Apurar a identidade do criminoso que deixou à beira da morte os Estaleiros Navais de Viana do Castelo é uma tarefa hercúlea, tão grande é a quantidade de suspeitos que descuidadamente deixaram as impressões digitais no local do crime.
A cena do crime é macabra. Há meses tão longos que já se medem por anos que a grande maioria dos 630 trabalhadores dos estaleiros cumprem o horário mas não trabalham, porque há encomendas mas falta a matéria-prima.

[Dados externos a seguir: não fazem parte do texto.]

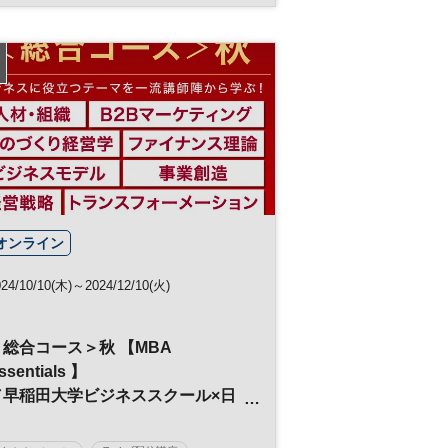
オンライン
024/10/10(木)～2024/12/10(火)
＜総合コース＞秋 【MBA
ssentials 】
／早稲田大学ビジネススクール×日
経ビジネススクール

A encomenda de dois asfalteiros, feita pela Venezuela, ainda não começou a ser executada por não haver dinheiro para o aço, pois o adiantamento, de 10% do contrato, feito pelo Governo de Caracas foi, ao que consta, desviado para pagar um empréstimo à Caixa.
Descurados durante anos a fio, os estaleiros foram perdendo competência e competitividade. Como se isso não bastasse, foram apunhalados nas costas pelo Governo dos Açores, liderado por Carlos César, ao recusar-se a receber o "Atlântida", sob o pretexto da velocidade ser ligeiramente inferior ao contratado.
Apesar de encherem a boca com promessas de reindustrialização, os nossos governantes estão a deixar os estaleiros morrer, com o passivo a crescer ao ritmo dos dois milhões de euros pagos todos os meses a trabalhadores a quem é negado o direito ao trabalho.
Apurar a identidade do responsável por este lastimável estado de coisas só não é fácil porque não se trata de uma só pessoa, mas sim uma longa lista de criminosos, onde constam Cavaco Silva, António Guterres, Durão Barroso, Santana Lopes, José Sócrates e Passos Coelho, isto é, todos os primeiros-ministros (e respetivos ministros das Finanças e da Defesa) que inscreveram nos seus programas de Governo a privatização do Estaleiros de Viana e não só não cumpriram essa promessa como não conseguiram evitar a sua decadência.
Ou seja, o desfecho do crime nos estaleiros navais é parecido com o do "Crime no Expresso do Oriente", de Agatha Christie, em que Hercule Poirot conclui que todos os 13 suspeitos participaram no crime.